El gobierno pasado hizo una inversión multimillonaria en prensa y publicidad, lo que le permitía establecer los temas de la agenda nacional.
En pocas palabras: la gente hablaba sobre lo que los estrategas pagados por el Estado querían. Es así como de un escándalo de corrupción –de esos que estremecen a la sociedad- apenas se comentaba durante dos o tres días a lo sumo, porque se encagaban de tumbarlo y poner sobre el tapete a otra temática.
En muchas ocasiones un escándalo tumbaba a otro y el presidente Danilo Medina ni se inmutaba. Su respuesta siempre fue el silencio, respondiendo a una escuela de teóricos del marketing político que considera que aclarar algún aspecto negativo, que afecta la imagen del presidente, es caer a la defensiva. Es la razón por la cual el expresidente se mantuvo en silencio durante ocho años y no respondió a ninguna imputación de corrupción pública.
La gigantesca publicidad, los medios de comunicación social y las bocinas se encargaban de presentar al presidente como un hombre trabajador, inclusive los fines de semana, con sus famosas visitas sorpresas, que no responde a chismes, que transformaba el país con sus obras, que mantuvo estabilidad macroeconómica, crecimiento récord del Producto Interno Bruto (por encima de todos los países de la región) y que era capaz de dar la vida por su pueblo.
La imagen pública es la representación que la sociedad establece respecto a una persona, entidad u organización, en base a las impresiones y la información que esta recibe. La imagen no es lo que uno cree que es. Ni siquiera lo que uno es. La imagen es lo que los demás piensan que uno es.
Y el excelente trabajo de imagen pública que le hicieron a Danilo Medina lo convirtió durante varios años en el presidente mejor valorado en todo el continente, a pesar de conducir al país con los niveles más elevados de corrupción pública, carente de instituciones independientes, con pobre inversión en salud, con mala calidad de la educación, con altas tasas de pobreza social y de desempleo, con déficit en los servicios eléctrico, agua potable y viviendas, con alto grado de inseguridad ciudadana, con la peor policía y con un endeudamiento externo que superó el 54% del PIB.
La impresión que tengo es que Luis Abinader pasará a la historia como uno de los mejores presidentes. Quizás el mejor. Mejor que Meriño, que Bosch y que Antonio Guzmán.

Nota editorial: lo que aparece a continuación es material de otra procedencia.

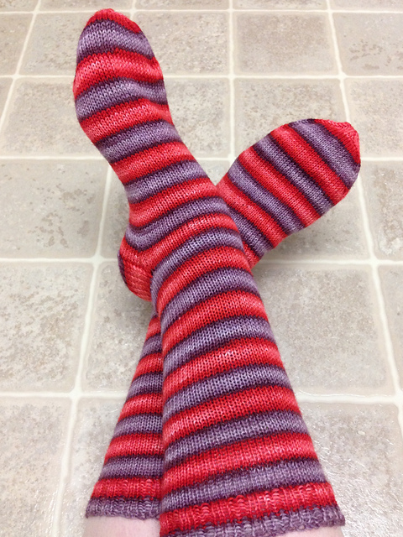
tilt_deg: -58.8
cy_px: 268
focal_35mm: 33
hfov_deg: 42.9
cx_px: 202
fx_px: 512
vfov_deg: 55.4
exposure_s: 1/20
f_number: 2.4
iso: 200
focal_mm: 4.12
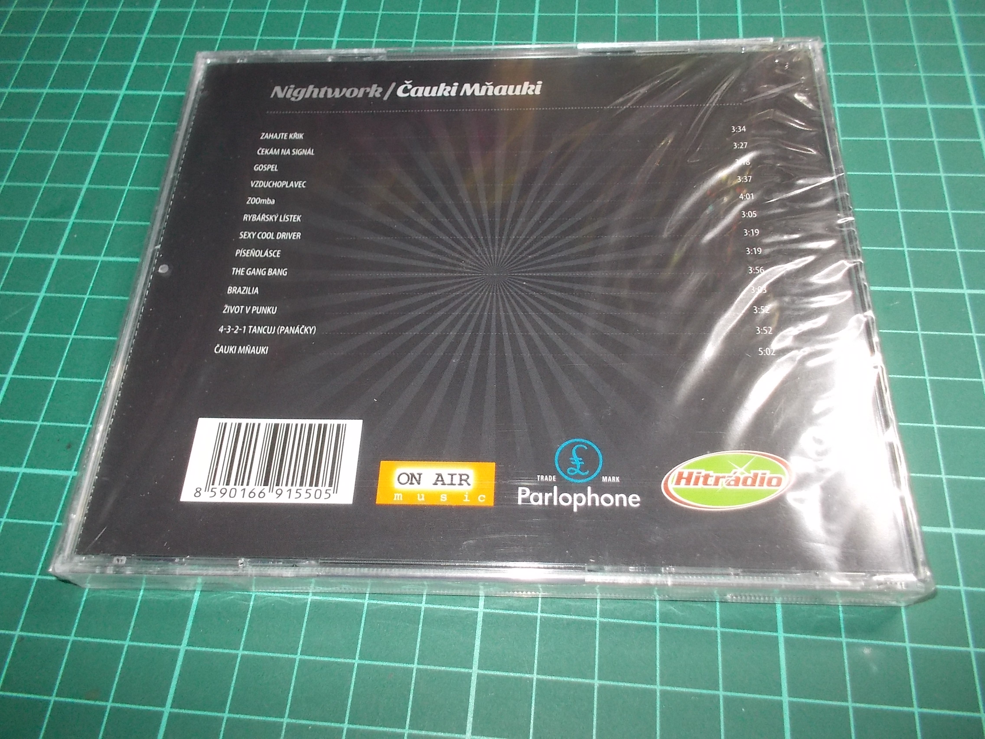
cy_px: 370
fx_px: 825
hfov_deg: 61.7
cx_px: 492
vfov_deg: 48.2
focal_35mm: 29
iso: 200
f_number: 3.3
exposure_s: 1/30
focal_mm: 4.1
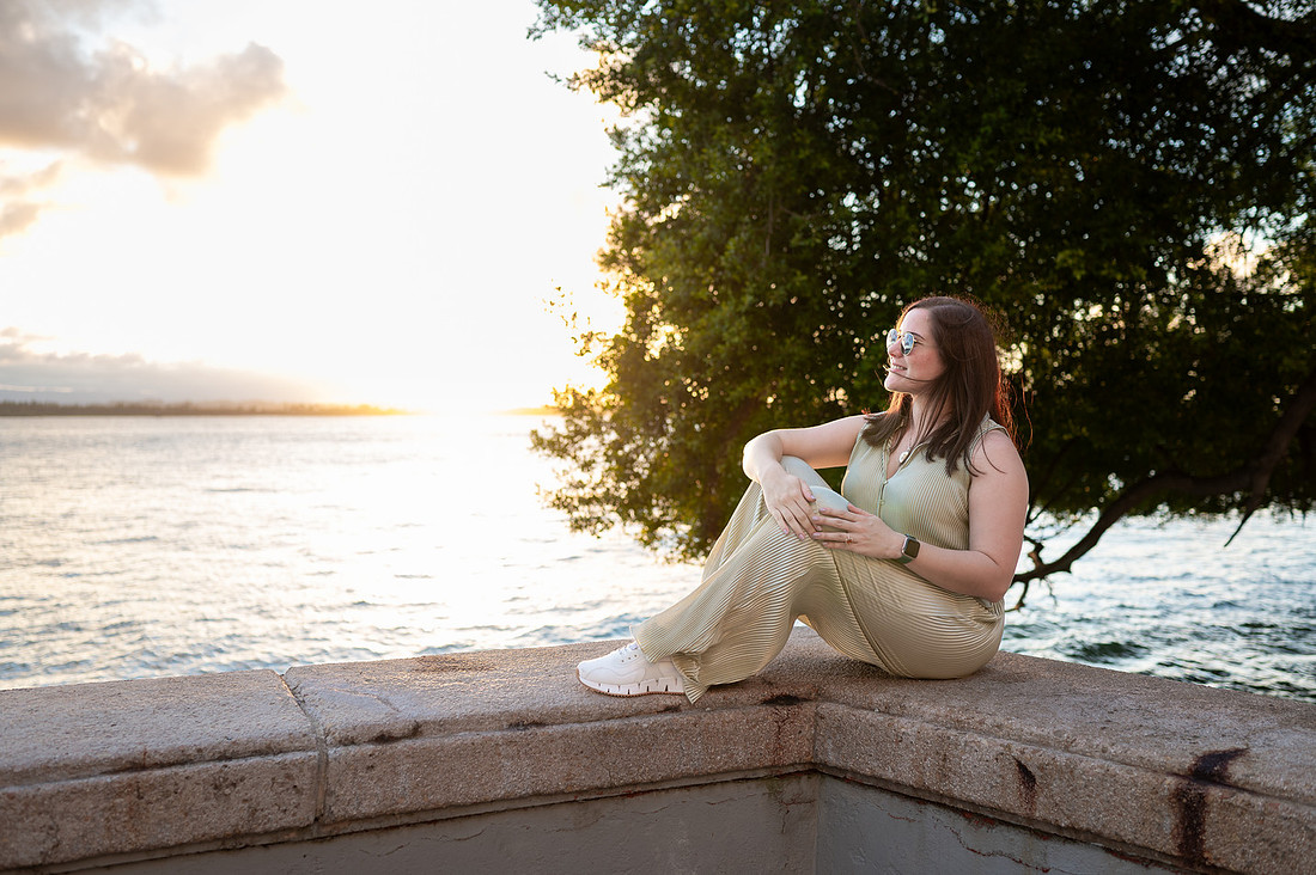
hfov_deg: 54.5
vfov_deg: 37.8
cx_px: 658
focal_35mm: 35
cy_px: 438
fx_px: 1279
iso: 100
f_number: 2.8
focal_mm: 35
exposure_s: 1/125
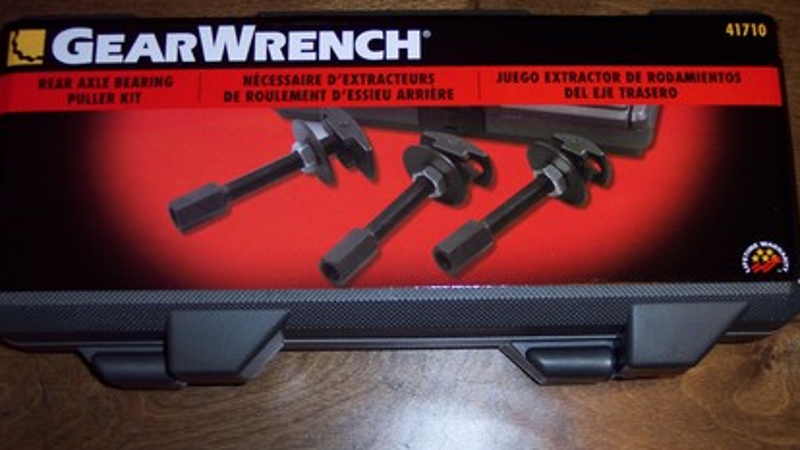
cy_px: 219
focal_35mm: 50
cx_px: 460
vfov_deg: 24.0
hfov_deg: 41.2
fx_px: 1061
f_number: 2.8
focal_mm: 8
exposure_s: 1/30
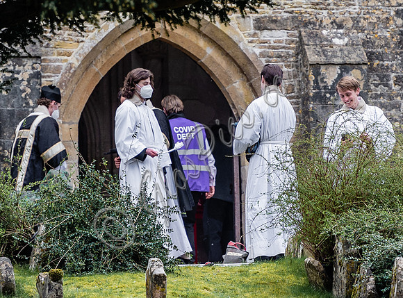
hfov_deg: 3.6
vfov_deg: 2.7
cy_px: 132
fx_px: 6355
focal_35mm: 549
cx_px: 219
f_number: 2.8
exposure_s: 1/1600
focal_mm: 200
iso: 400
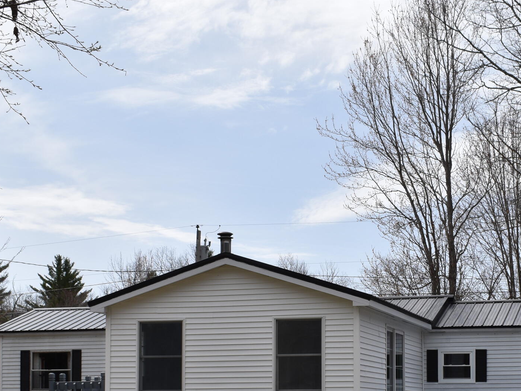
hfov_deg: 26.1
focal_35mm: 74
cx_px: 368
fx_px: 1114
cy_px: 371
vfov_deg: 19.4
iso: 100
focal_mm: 24
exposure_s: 1/200
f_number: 11
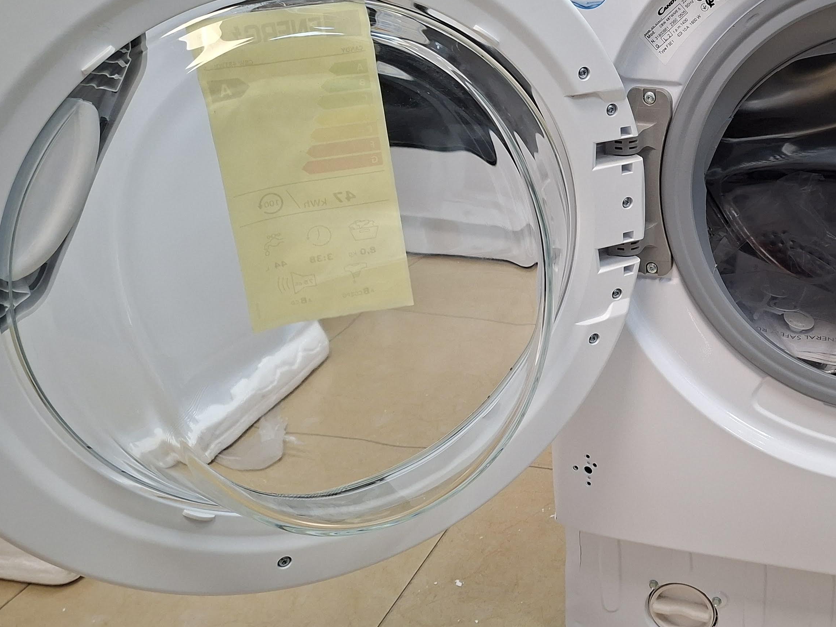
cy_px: 253
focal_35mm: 40
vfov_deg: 35.8
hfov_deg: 43.6
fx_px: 966
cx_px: 719
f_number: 1.8
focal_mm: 5.54
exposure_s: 1/100
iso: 320
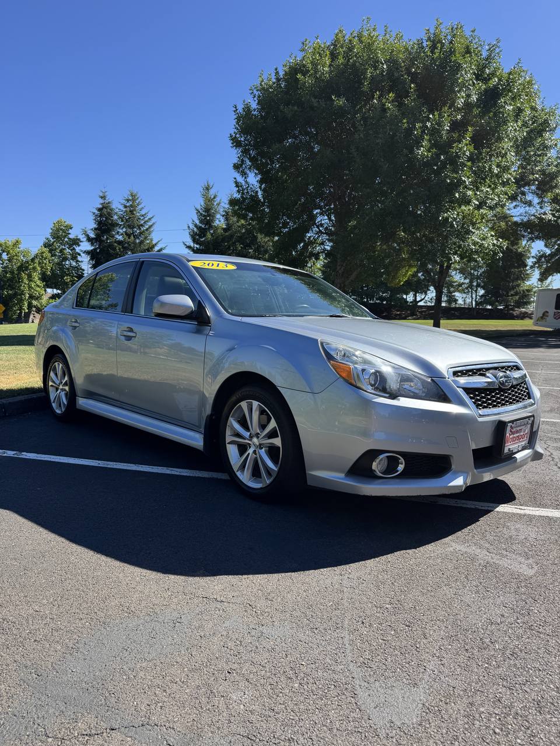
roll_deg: +0.1
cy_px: 373
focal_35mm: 24
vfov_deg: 71.6
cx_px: 280
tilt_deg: -6.6
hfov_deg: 56.8
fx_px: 518
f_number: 1.78
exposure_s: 1/1923
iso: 80
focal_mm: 6.76
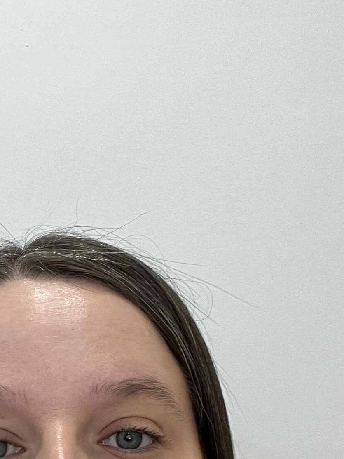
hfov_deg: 21.1
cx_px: 84
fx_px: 914
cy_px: 520
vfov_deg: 25.8
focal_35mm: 69
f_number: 2.2
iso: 100
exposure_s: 1/50
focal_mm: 2.71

Exhibe honestidad y transparencia, da prioridad a las necesidades básicas, organiza la administración pública, condena la corrupción del pasado y del presente, prepara las bases para la separación de los poderes, desaprueba el culto a la personalidad, relanzará la economía, enfatizando el turismo –dada las condiciones naturales de nuestro territorio–, y muestra humildad, al practicar el diálogo y la retroalimentación comunicacional.
Humildad de verdad. ¿Cuándo los últimos presidentes salieron de palacio para ir a visitar a líderes opositores a sus propias casas, para conocer sus opiniones sobre algún problema nacional? Ninguno. Danilo Medina nunca respetó a los líderes opositores ni los mencionaba por sus nombres siquiera.
Pero esas cualidades de Luis Abinader y esos grandes logros –logros que estoy seguro que vendrán– tienen que ser publicitados en su momento. Y necesitará de gente que sepa de comunicación, para que su inmensa obra de gobierno sea conocida por todos.